US lawmakers want loophole closed in tariffs imposed on Chinese solar panels

Washington (Platts)--27Sep2012/138 pm EDT/1738 GMT

Eight members of Congress on Thursday urged the US Department of Commerce to close a loophole in its tariffs on Chinese solar panels that allows Chinese manufacturers to skirt the penalties by simply outsourcing the production of photovoltaic cells.

In a letter to Acting Commerce Secretary Rebecca Blank, the lawmakers, all Democrats, said the current tariffs exclude Chinese panels that are produced from non-Chinese cells.

As an example, the lawmakers said silicon crystals manufactured in China that are then made into wafers in China could then be manufactured into cells in a third country and brought back to China to be finished into panels. Those panels would be exempt from antidumping or countervailing duties that Commerce plans to finalize next month.
Congress intended to have the antidumping and countervailing duty laws provide effective relief to US industries that are materially injured by unfairly traded imports, wrote the lawmakers, led by Senator Ron Wyden of Oregon. That purpose will be thwarted if foreign producers can simply outsource a small part of their production in third countries to avoid duties intended to level the playing field.

Besides Wyden, who is expected to become the top Democrat and perhaps chairman of the Senate Energy and Commerce Committee next year, the letter was signed by Representative Sandy Levin of Michigan, the top Democrat on the House Ways and Means Committee. Other signatories included Senators Jeff Merkeley of Oregon and Sherrod Brown of Ohio, as well as Representatives Suzanne Bonamici of Oregon, Edward Markey of Massachusetts, Earl Blumenauer of Oregon and Diana DeGette of Colorado.

Commerce in March announced tariffs ranging from 2.9% to 4.73% on Chinese cells and panels to counteract China's subsidies for its domestic manufacturers.
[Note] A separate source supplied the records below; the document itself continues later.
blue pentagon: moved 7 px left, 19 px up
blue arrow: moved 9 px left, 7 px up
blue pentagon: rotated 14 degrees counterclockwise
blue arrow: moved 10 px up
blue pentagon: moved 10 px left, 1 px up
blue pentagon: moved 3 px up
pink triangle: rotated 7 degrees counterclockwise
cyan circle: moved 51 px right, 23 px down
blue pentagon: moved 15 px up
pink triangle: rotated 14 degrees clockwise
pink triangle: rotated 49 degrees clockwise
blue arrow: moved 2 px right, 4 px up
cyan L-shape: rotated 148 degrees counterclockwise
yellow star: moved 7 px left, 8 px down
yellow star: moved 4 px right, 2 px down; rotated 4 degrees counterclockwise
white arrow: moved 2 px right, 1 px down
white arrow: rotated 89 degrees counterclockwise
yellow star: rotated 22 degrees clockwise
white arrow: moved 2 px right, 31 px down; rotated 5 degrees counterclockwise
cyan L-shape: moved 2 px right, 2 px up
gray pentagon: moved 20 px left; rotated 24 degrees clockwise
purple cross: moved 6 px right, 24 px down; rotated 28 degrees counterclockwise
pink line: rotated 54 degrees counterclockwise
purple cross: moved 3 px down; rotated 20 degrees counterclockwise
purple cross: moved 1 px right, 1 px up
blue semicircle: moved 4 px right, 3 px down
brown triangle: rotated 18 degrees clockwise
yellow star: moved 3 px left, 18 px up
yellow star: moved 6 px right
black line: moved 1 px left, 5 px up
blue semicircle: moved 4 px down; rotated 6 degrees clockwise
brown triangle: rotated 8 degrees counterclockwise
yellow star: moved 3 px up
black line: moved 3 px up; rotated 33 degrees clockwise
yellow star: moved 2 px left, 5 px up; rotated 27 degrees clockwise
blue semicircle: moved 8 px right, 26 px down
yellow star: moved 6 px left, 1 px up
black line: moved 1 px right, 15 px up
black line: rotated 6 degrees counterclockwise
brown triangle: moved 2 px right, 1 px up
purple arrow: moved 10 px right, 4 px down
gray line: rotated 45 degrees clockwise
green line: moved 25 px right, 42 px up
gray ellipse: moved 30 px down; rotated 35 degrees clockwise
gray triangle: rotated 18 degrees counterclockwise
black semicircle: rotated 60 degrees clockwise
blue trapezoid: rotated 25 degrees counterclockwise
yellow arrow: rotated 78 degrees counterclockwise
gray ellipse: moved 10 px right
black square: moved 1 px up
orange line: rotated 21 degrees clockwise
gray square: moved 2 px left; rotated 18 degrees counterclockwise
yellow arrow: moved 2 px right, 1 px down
The US has said those subsidies are illegal under World Trade Organization rules.

In May, Commerce also announced preliminary antidumping duties on Chinese solar cell and panel imports ranging from 31% to 250%, saying it had evidence that Chinese manufacturers were dumping their solar products in the US at below-market prices. Commerce's International Trade Commission is scheduled to hold a hearing on the antidumping duties on October 3 and finalize them by October 10.

China in late May filed a WTO complaint, challenging the US tariffs and saying that its lower solar prices were due to advances in manufacturing. China has warned that the tariffs could spark a trade war between the two countries.

The tariffs and duties were prompted by a complaint filed by seven US solar companies, led by Oregon-based SolarWorld. In the complaint they filed last year, the companies alleged that China's national and local governments have illegally provided more than $40 billion in annual subsidies to solar cell and panel manufacturers, including cash grants, loan guarantees, lower-cost inputs, discounted export insurance and other aid.